How do I set up SSH to allow 5 people log in to 100 Linux boxes with the same credentials?

Suppose I have 5 users and 100 Linux machines with remote shell enabled. How do I set the environments up to allow these few users to log in to any of the machines with the same credentials?


Set up LDAP domain

By using an LDAP domain every authentication request to any machine is redirected to the domain controller. As far as I know, some Linux distros can join a Windows domain, if you have already one active. With this you have full centralized control over all the users in the network. You can add and remove users immediately from a single machine.

Pros:

  • Easiest to maintain
  • Immediate effect of user management
  • Very useful and cheap if you have an already active domain in your company
  • Integrated with common domain management software (ie. if you use Windows)

Cons:

  • If the LDAP controller is not clustered, that would be a single-point-of-failure, so you have to take into account more servers
  • (continued) The extra server(s) for LDAP and cluster makes the solution more expensive
  • Slightly difficult to set up if you don't have a domain controller already running
  • AFAIK you can't use public key authentication

Distribute SSH keys from a centralized machine

This is very useful when you want to use stronger authentication with public keys. You can upload all the users' keys on a single box that runs a Cron job scping the pubkeys to the correct home directories at certain time intervals

Pros:

  • Fault tolerant. Any number of servers can crash but the available machines won't be affected
  • Easiest and cheapest to setup

Cons:

  • If you have more than "five" users, ie. you are working on a large corporate network, user management is extremely difficult
  • (continued from above) user creation, deletion, etc. must be done for each server, usually with a script that replicates commands
  • Public keys are updated in delay if you don't manually run the script

Mount the home directories in a shared network drive (NFS, SSHFS...)

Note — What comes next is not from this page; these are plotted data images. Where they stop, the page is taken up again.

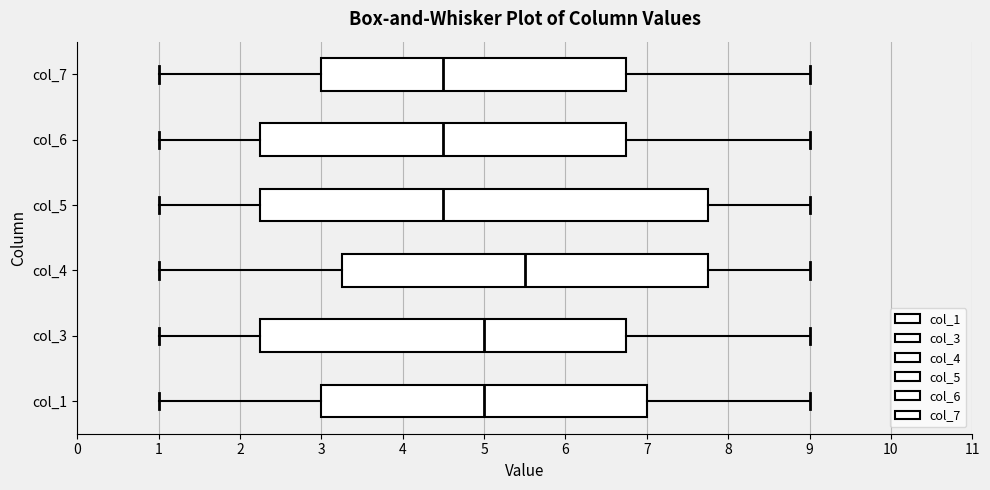

Which box's median line is the furthest to the right?

col_4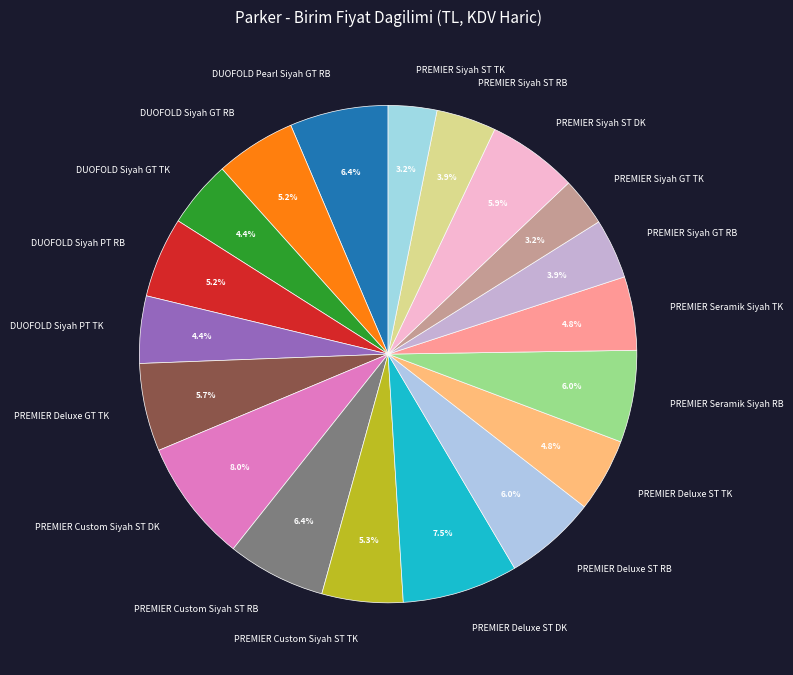

Does any single category account for the majority?

No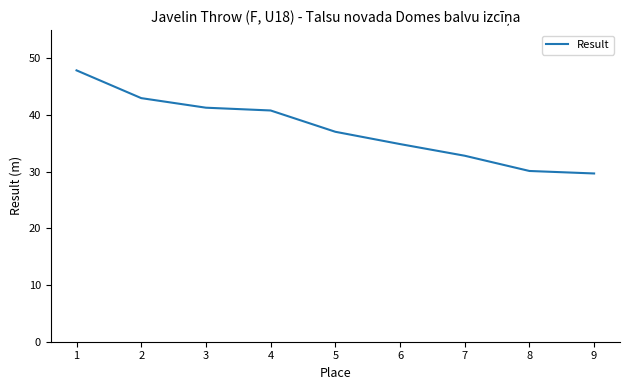

Does the chart have visible grid lines?

No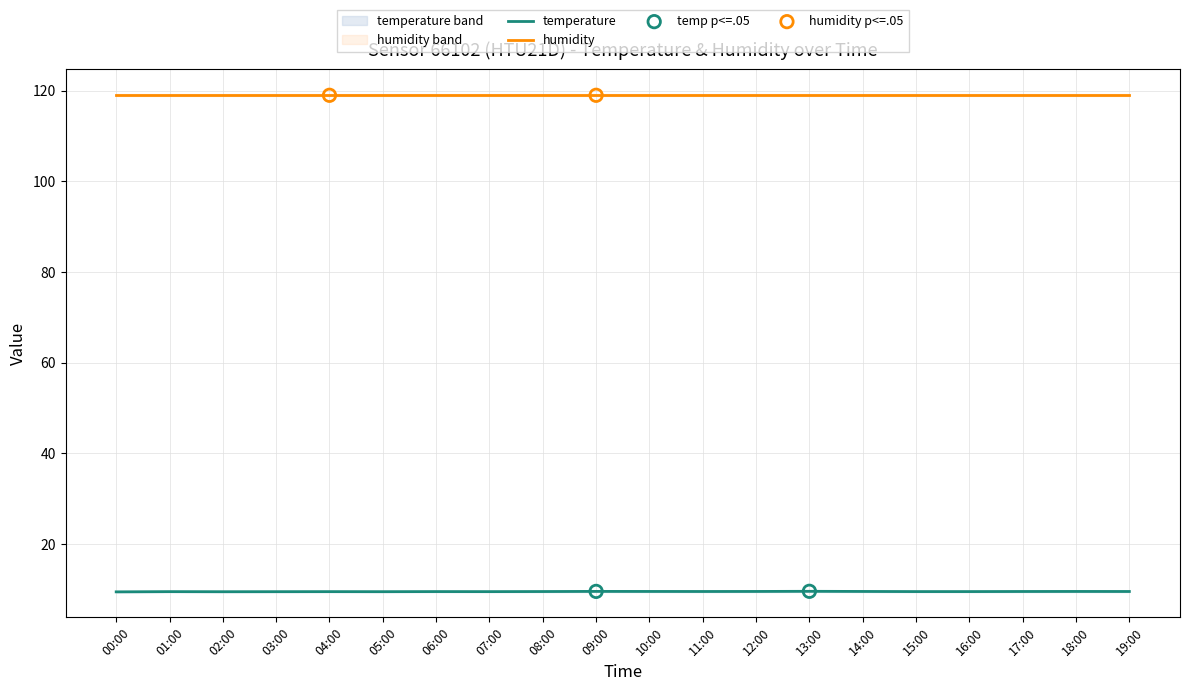

Which has a higher value, 16:00 or 17:00?

17:00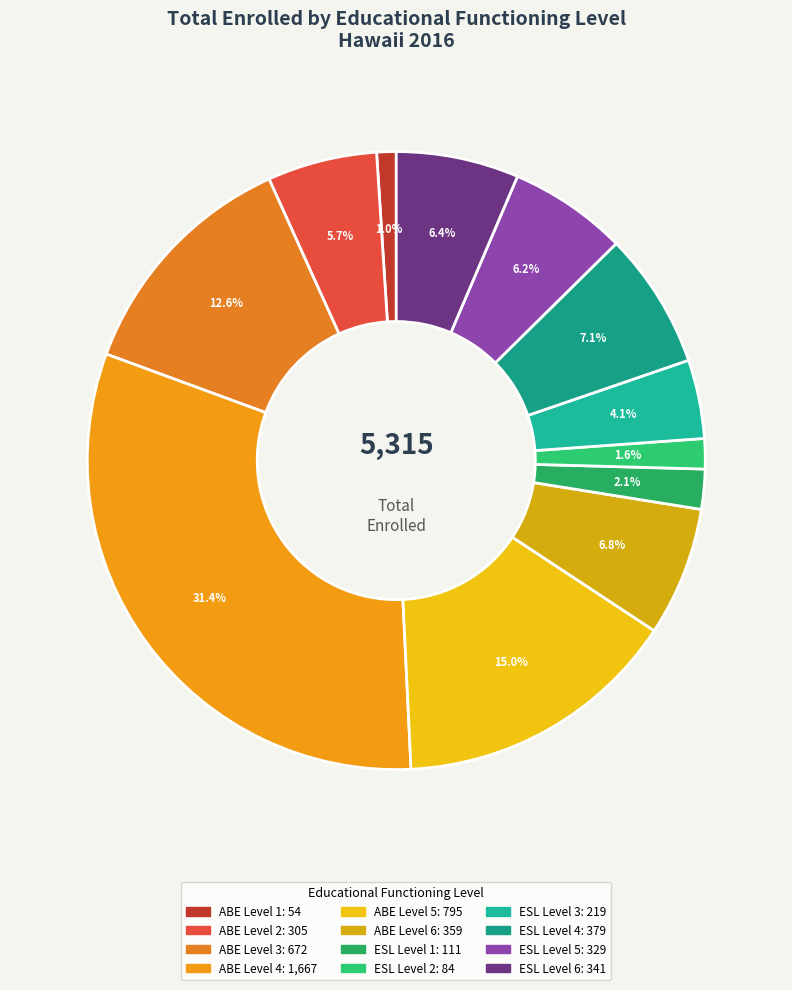

Is there any slice that represents more than half of the pie?

No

This has the advantage of real-time effects of modification of public keys (since they are always read from network share). Also, if you make /etc/shadow a symlink to a shared drive you have real-time user management from your controller

Pros:

  • Not many except real-time modifications
  • Whole home directory is shared across servers (it often comes handy, believe me...)

Cons:

  • Fault tolerant as the LDAP domain. You need to replicate the home directories or you cannot authenticate
  • Trickier than both the solutions to set up and maintain

Below is how a large organization does it with Puppet and SSH keys. The puppetmaster distributes the user accounts, ssh settings directory for each user, and sets a password for each user.

http://itand.me/using-puppet-to-manage-users-passwords-and-ss

This can be replicated in any config management system, not just Puppet.